Что же такое он сам? Когда в пучине бесконечной мглы происходит озлобленная борьба охотника со зверем в безлюдном поле, и побеждает его охотник, и потом вспоминает о своей победе над «ненужным» волком и о предсмертном сверканье его ненавидящих глаз, то нет ничего удивительного в том, что вы увидите мир как «неподвижное лицо Вечной Ночи, с грубо-вырубленными, сделанными как из камня огромными глазами», из которых смотрит «спокойное, величавое и равнодушное отчаяние». Именно на охоте возникает это чувство связанности с миром, с его каменным Сфинксом, ибо никто больше охотника, выступающего против живых и животных, не сливается в одно с природой. И здесь все так странно, так страшно: почему в убитого зверя, привезенного домой, угрюмо и молчаливо всматривается старуха Аграфена, которая прожила на свете уже около восьмидесяти лет? Что родственного, что враждебного чует она между собою и поверженным сыном леса?
Тютчевская ночь, Вечная Ночь, хорошо известна Зайцеву; но сам он не темный, и еще более любо и дорого ему – солнце. Нельзя передать, как он чувствует, как глубоко следит за его лучами, вызывающими жизнь в земле и на земле. Мы привыкли к солнцу, – Зайцев не может привыкнуть к нему; он безустанно, с прежним, неубывающим восторгом любуется на это ежедневное космическое чудо.
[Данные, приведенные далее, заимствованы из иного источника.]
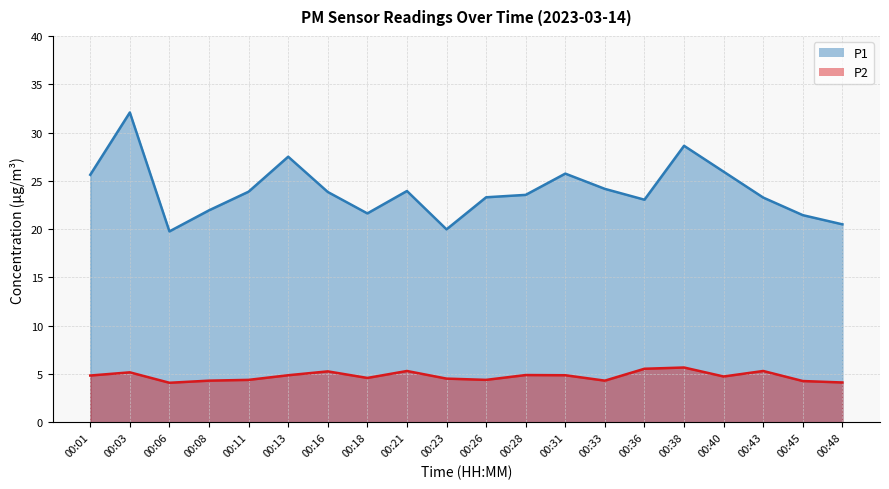

Does the chart display data point markers on the line(s)?

No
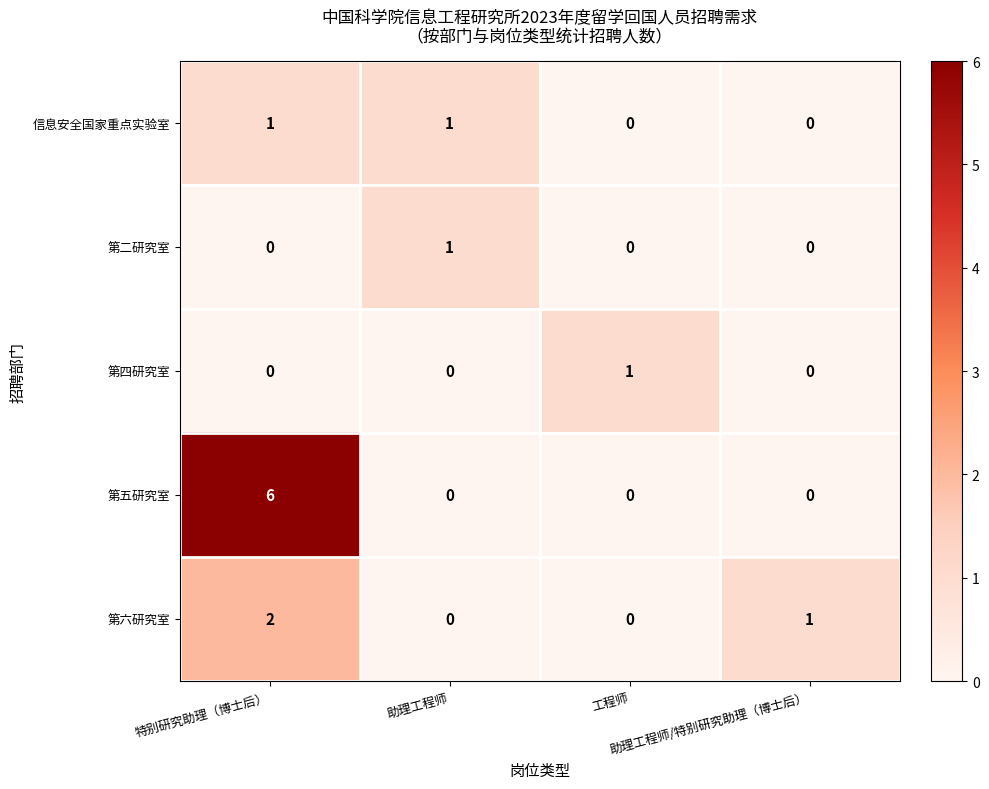

Which series has the largest total across all categories?

第五研究室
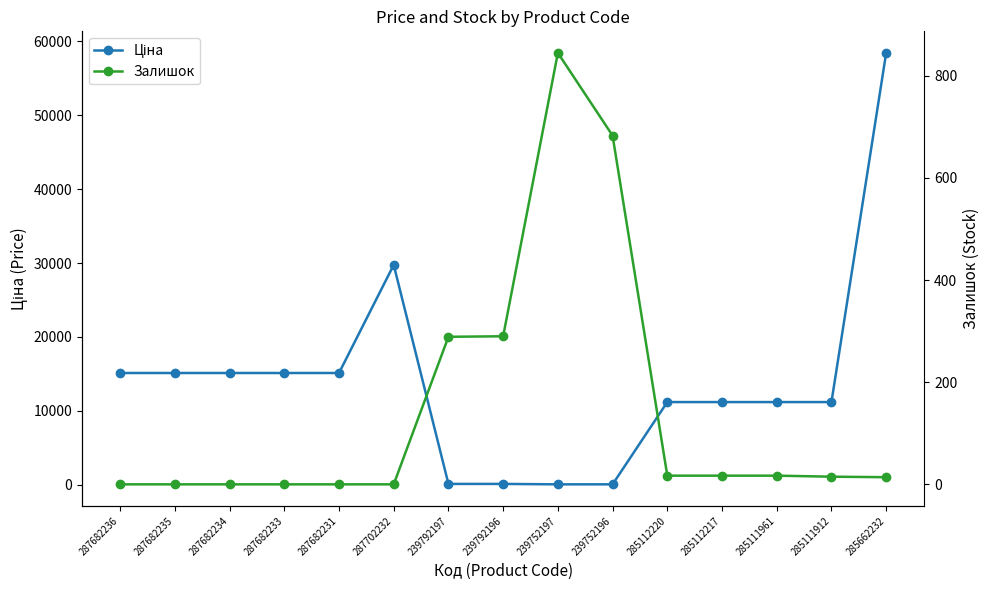

True or false: Залишок has a value of 381.2 at 239792197.

False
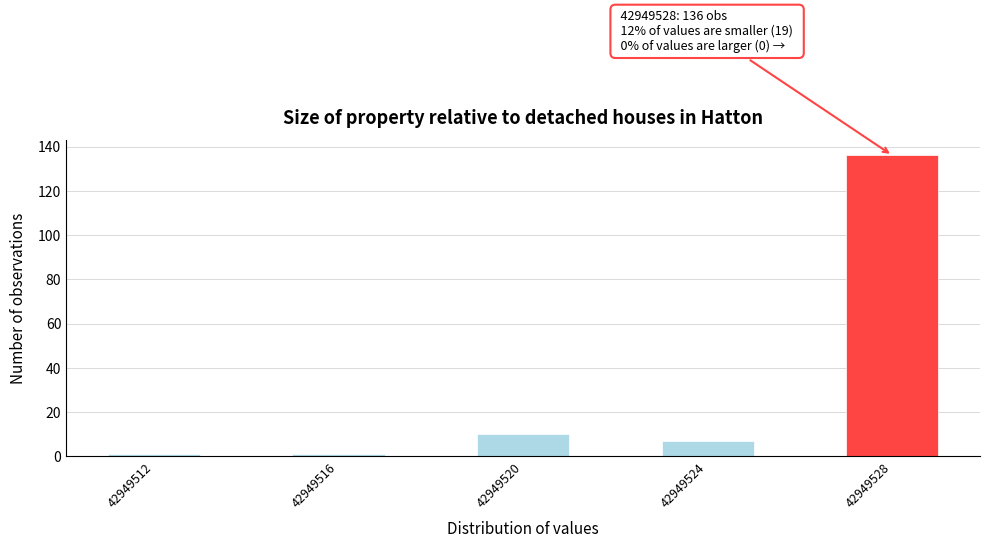

Which range on the x-axis has the tallest bar?

42949527 to 42949529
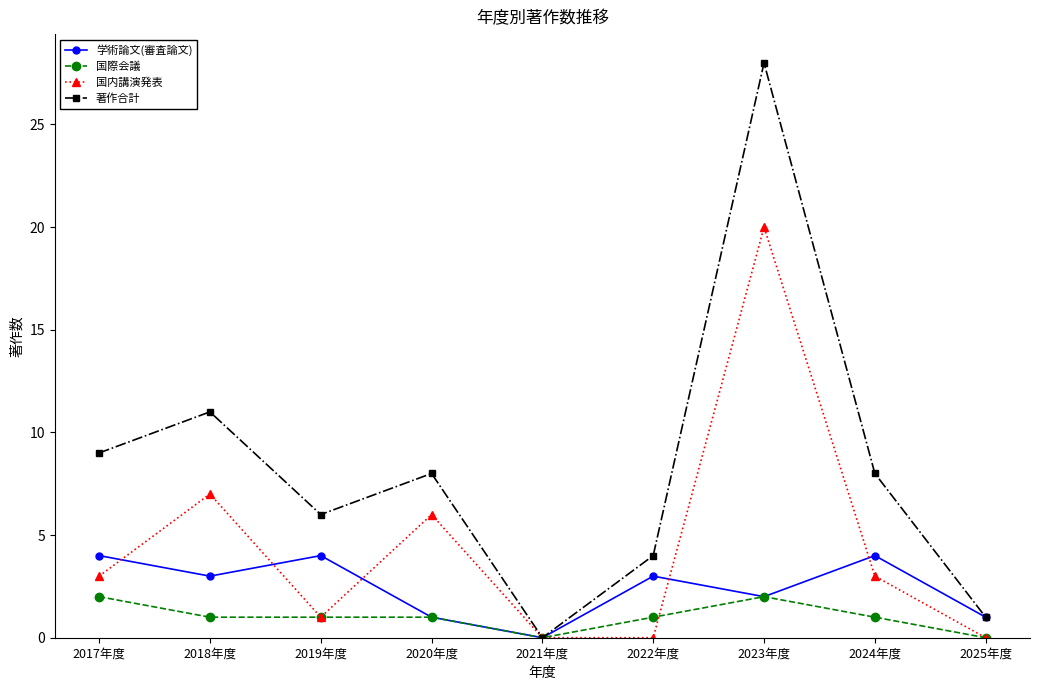

At which label is 国内講演発表 closest to 10?

2018年度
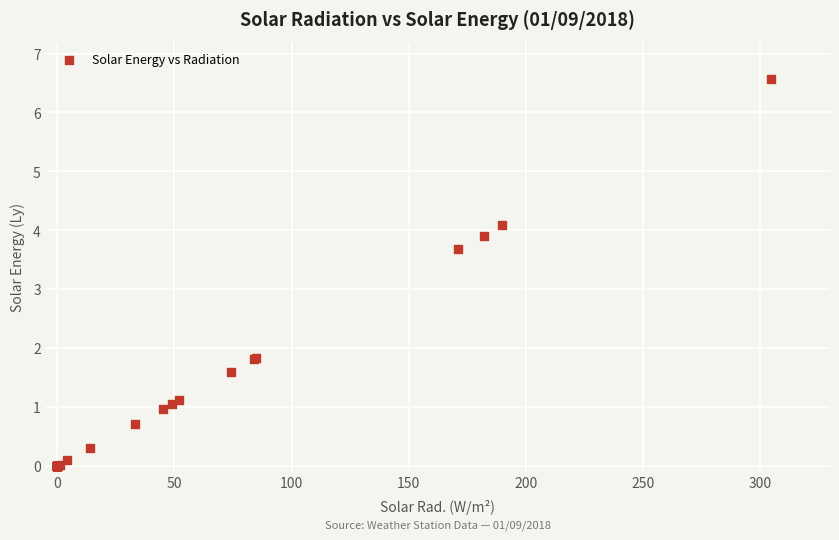

What Y value in the scatter plot is closest to 3?

3.7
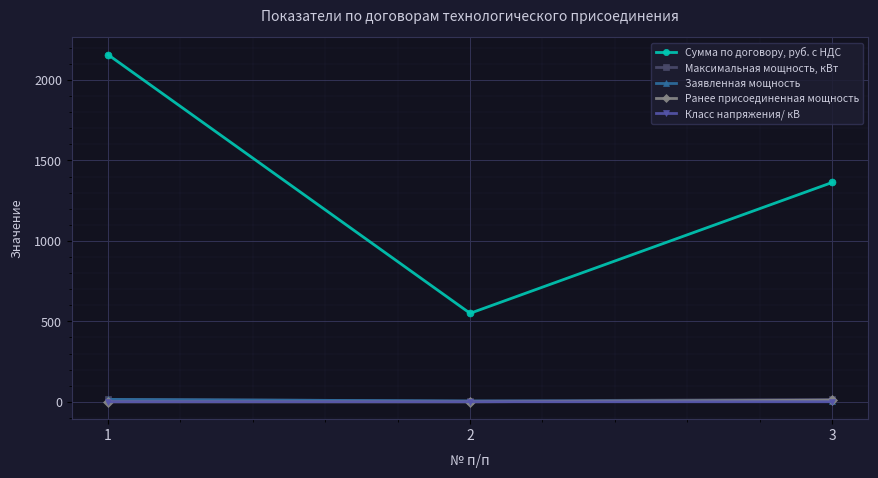

Which series has the largest total across all categories?

Сумма по договору, руб. с НДС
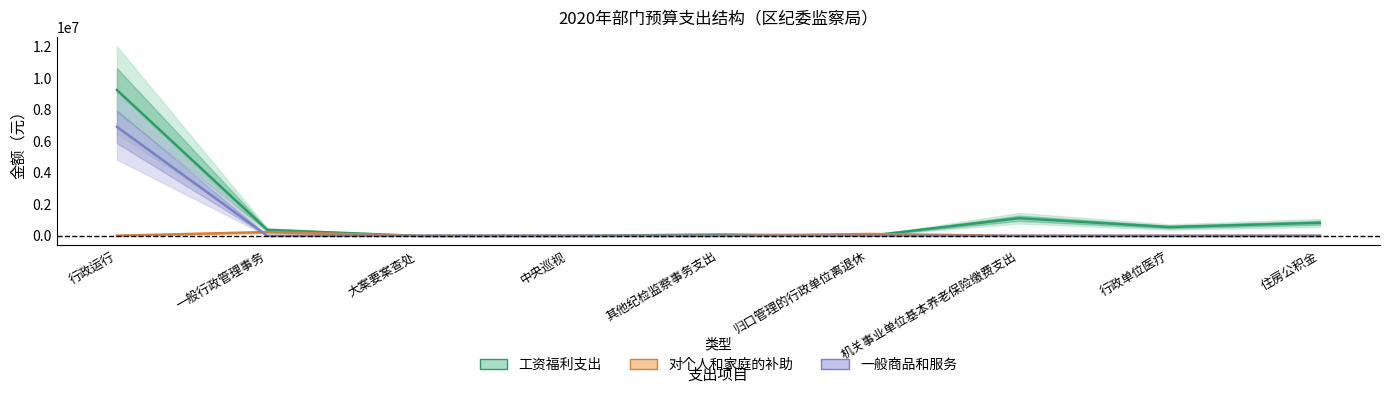

At how many categories does at least one series exceed 270700?

5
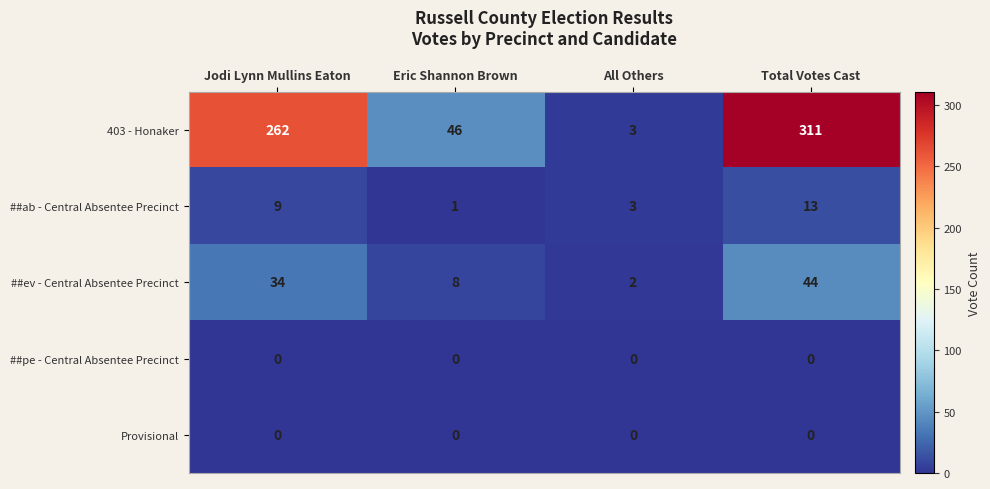

Is it true that Provisional equals 0 at Jodi Lynn Mullins Eaton?

True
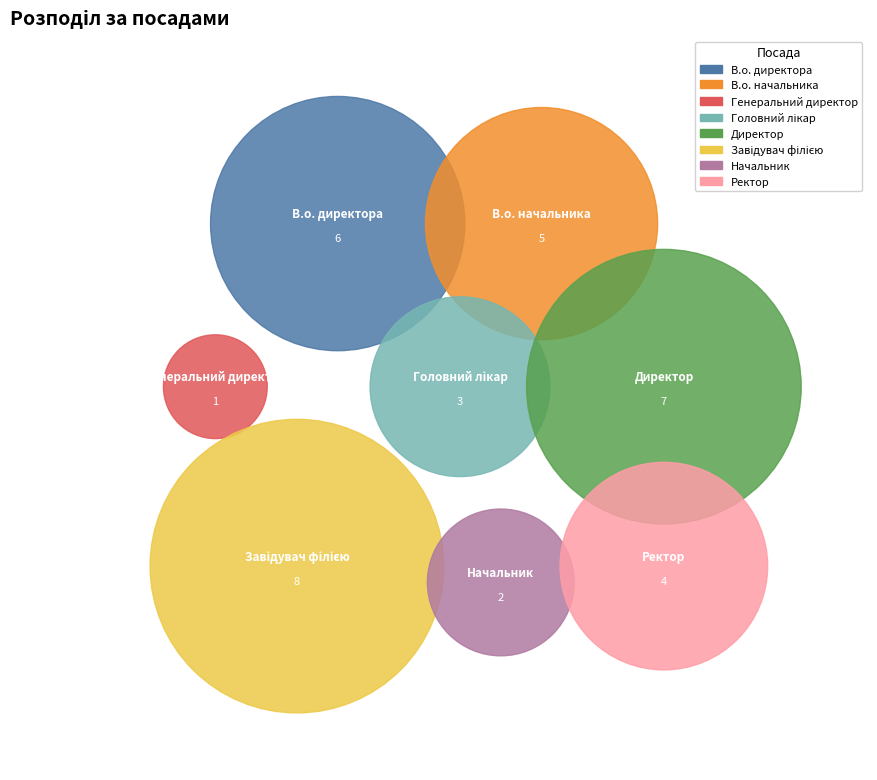

Which has a higher value, Ректор or Завідувач філією?

Завідувач філією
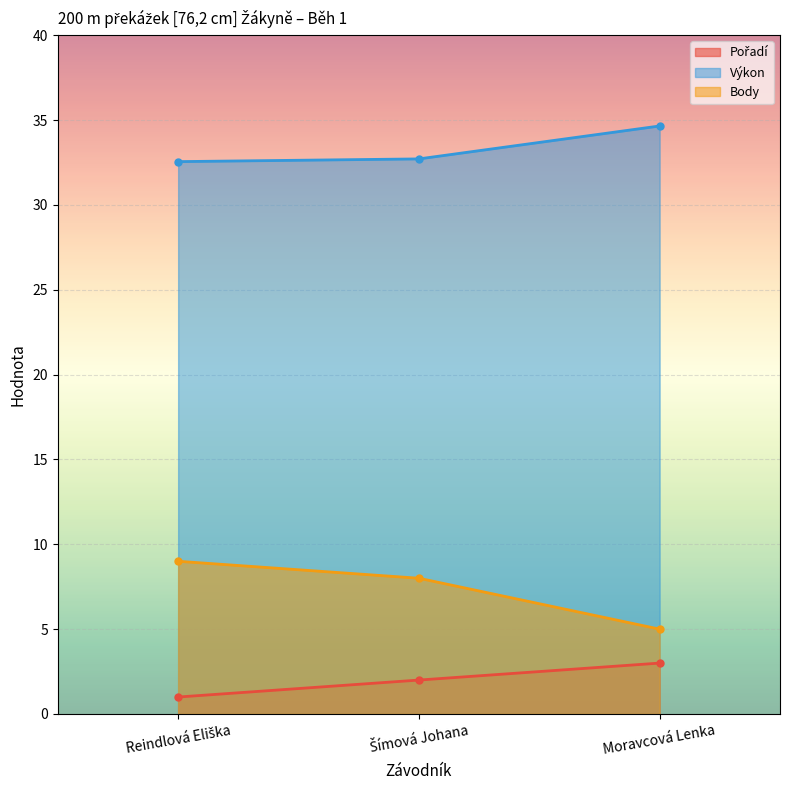

At which label is Pořadí closest to 2?

Šímová Johana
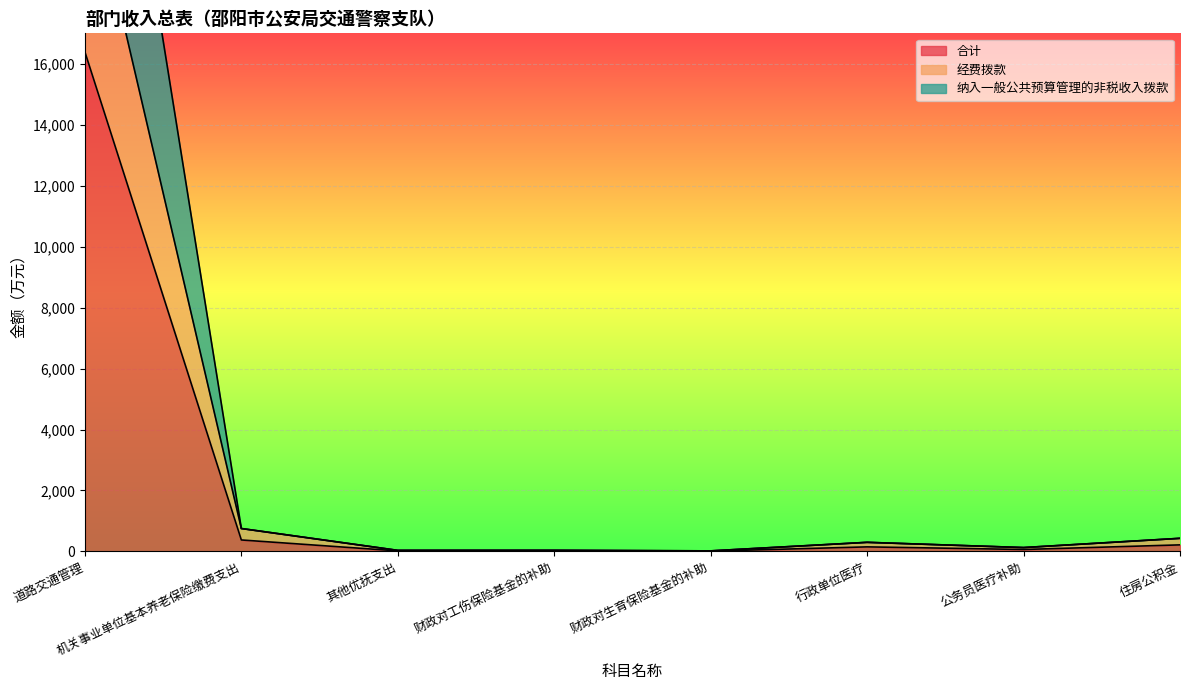

True or false: 合计 and 经费拨款 cross at least once.

False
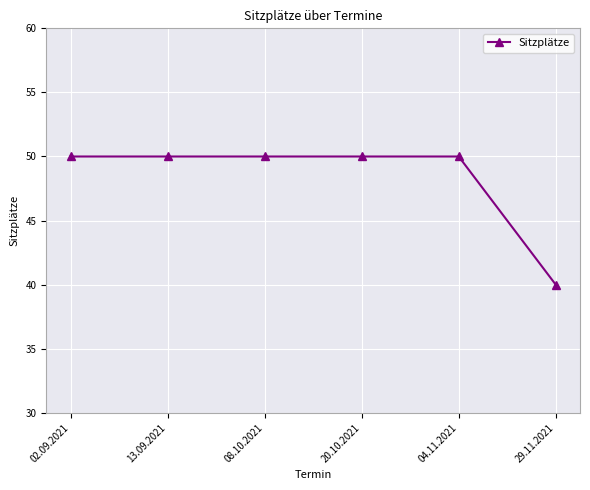

What is the greatest value displayed?

50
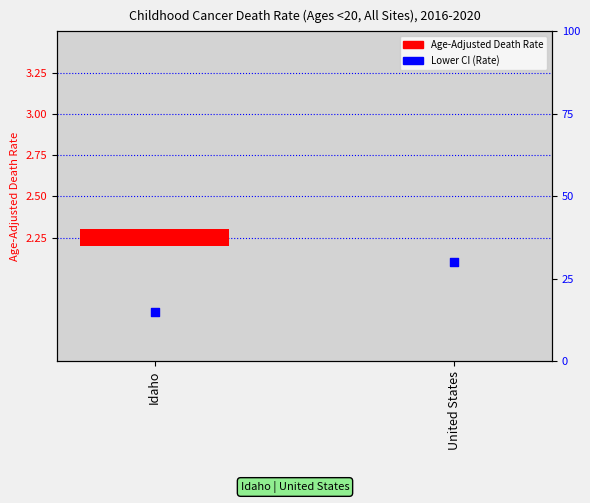

At which category is the sum across all series the highest?

United States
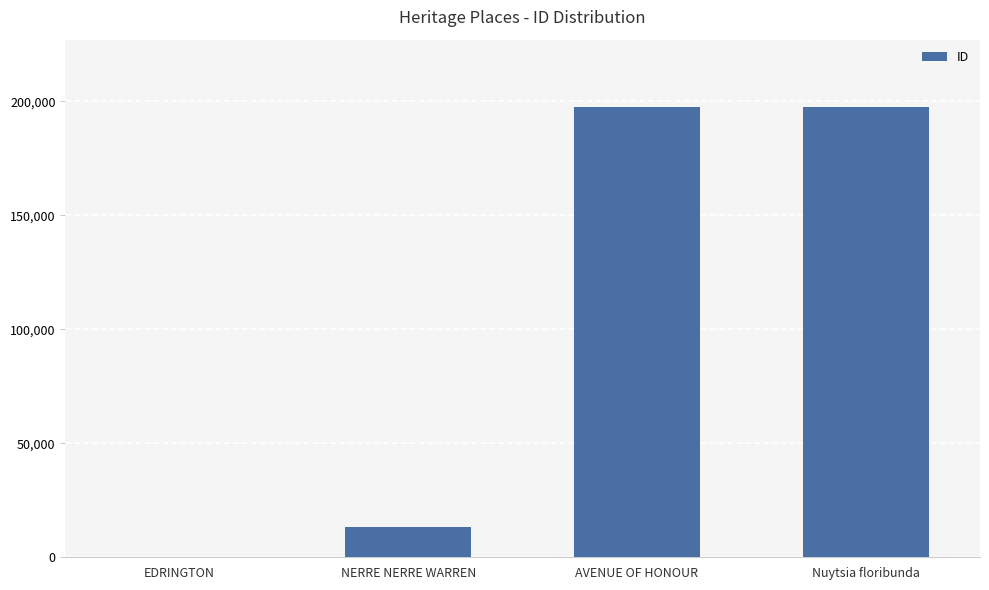

At which label is the value closest to 98822?

NERRE NERRE WARREN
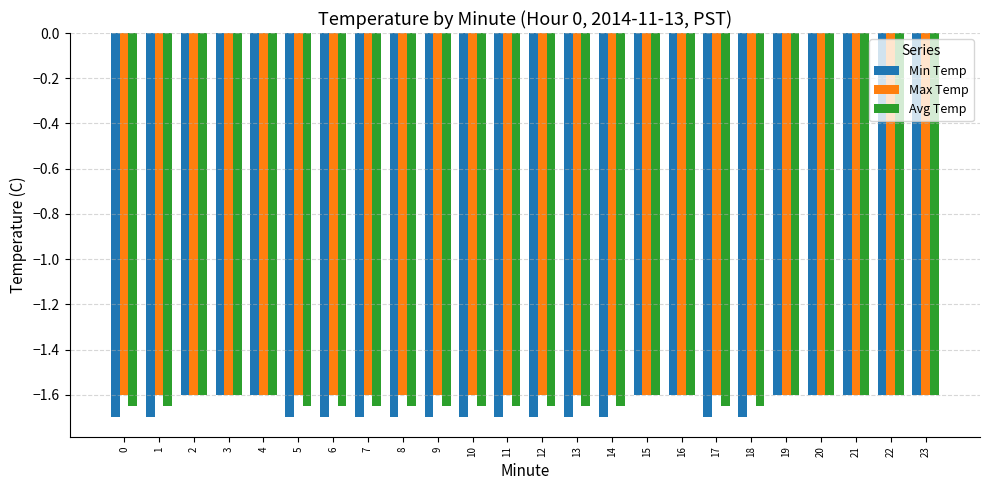

Which series has the widest spread of values?

Min Temp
Солнце для него – «золотой приятель», который напояет липы и ласкает «теплое, прозрачно-персиковое тело» молодой женщины. Тешит его даже «золотой зайчик», отражающийся от пряжки женского пояса. Золотое вино солнца, благодатный напиток всего живого, опьяняет автора, и, например, его рассказ «Миф» так полон солнца, что самые страницы его будто лучезарны и горячи. Какой ослепительный свет, какая упоительная нега!